Here’s something you won’t hear about from the American media: the Yesha Council, which essentially runs the West Bank settlements, is in the middle of a huge PR initiative. Ynetnews reported yesterday that NYTimes publisher Arthur Sulzberger, Jr. and executive editor Bill Keller visited Ariel this week, and that they “were given a tour of a number of settlements” and also met with Netanyahu and Fayyad. Yesha made sure to emphasize that it has both Israeli and Palestinian interests at heart by showing them the Barkan Industrial Park, which employs both groups, and the Ariel University Center of Samaria, where Arab students are apparently enrolled. Those settlers are such kind and gentle do-gooders.

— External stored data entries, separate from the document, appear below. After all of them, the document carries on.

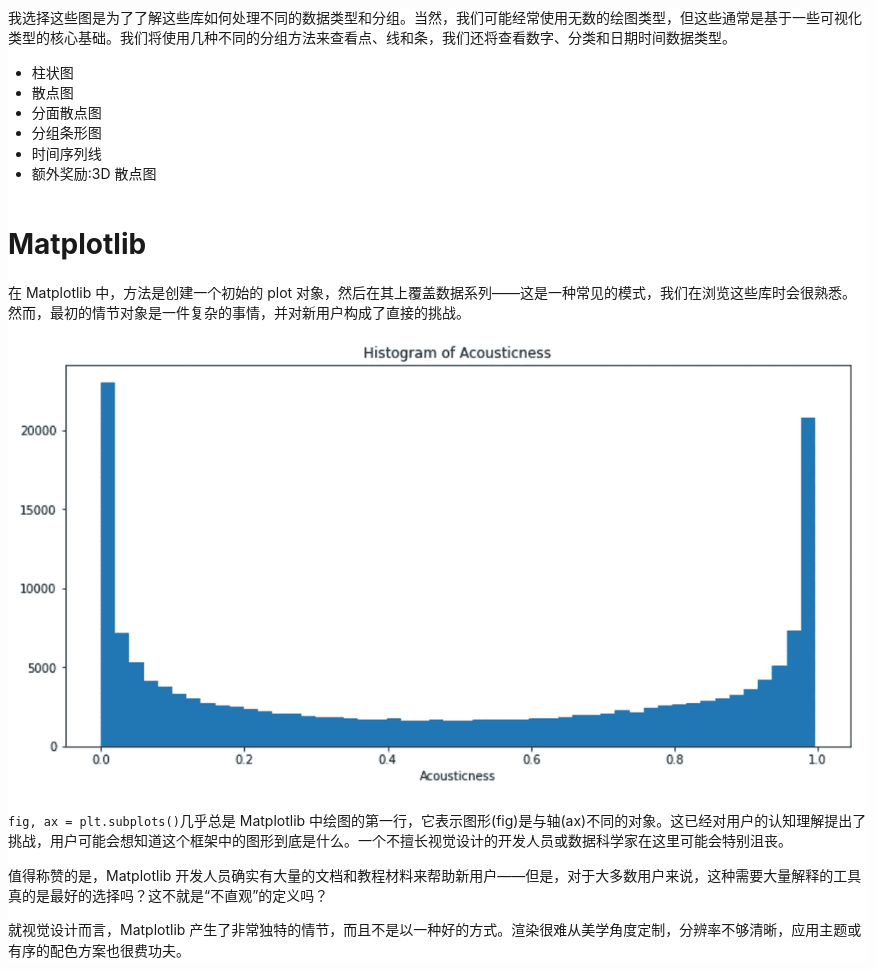 我选择这些图是为了了解这些库如何处理不同的数据类型和分组。当然，我们可能经常使用无数的绘图类型，但这些通常是基于一些可视化类型的核心基础。我们将使用几种不同的分组方法来查看点、线和条，我们还将查看数字、分类和日期时间数据类型。

*   柱状图
*   散点图
*   分面散点图
*   分组条形图
*   时间序列线
*   额外奖励:3D 散点图

# Matplotlib

在 Matplotlib 中，方法是创建一个初始的 plot 对象，然后在其上覆盖数据系列——这是一种常见的模式，我们在浏览这些库时会很熟悉。然而，最初的情节对象是一件复杂的事情，并对新用户构成了直接的挑战。

![](img/473848736e6849fe36527d5fa7be7ae8.png)

`fig, ax = plt.subplots()`几乎总是 Matplotlib 中绘图的第一行，它表示图形(fig)是与轴(ax)不同的对象。这已经对用户的认知理解提出了挑战，用户可能会想知道这个框架中的图形到底是什么。一个不擅长视觉设计的开发人员或数据科学家在这里可能会特别沮丧。

值得称赞的是，Matplotlib 开发人员确实有大量的文档和教程材料来帮助新用户——但是，对于大多数用户来说，这种需要大量解释的工具真的是最好的选择吗？这不就是“不直观”的定义吗？

就视觉设计而言，Matplotlib 产生了非常独特的情节，而且不是以一种好的方式。渲染很难从美学角度定制，分辨率不够清晰，应用主题或有序的配色方案也很费功夫。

And finally, is there a ray of hope for Israel-Turkey relations? There has always been tension between Jerusalem and Tel Aviv, but how about this analogy: Jerusalem is to Ankara as Tel Aviv is to Istanbul. Haaretz editor in chief Aluf Benn, who recently attended a conference on the crisis in Israeli-Turkish relations in Istanbul, wrote this week that:
Istanbul and Tel Aviv can fix what Ankara and Jerusalem broke. Mutual trade has increased by 30 percent since the beginning of the year. Israeli tourism has gone down, but it can return to its previous levels. And the prospect of bringing together the secular elites of both countries – who share the dream, and the challenges, of integrating into the West, as well as the anxiety over religious ascendance – is an opportunity. Secular Turks are similar to secular Tel Avivians; There is a new restaurant in the Pera quarter of Istanbul, “Bird”, that attracts a stylish crowd and it’s tough to get a table, just as in Rothschild Boulevard’s Cantina.
I think he has a point. Even if formal relations do not flourish, there are other avenues, because the interest is there. Turkey wants to Westernize and eventually be accepted into the European Union (which won’t happen), and Israel can help with economic and cultural development. There might actually be something to this. Nothing like a bit of optimism on a Friday. Whatever that means.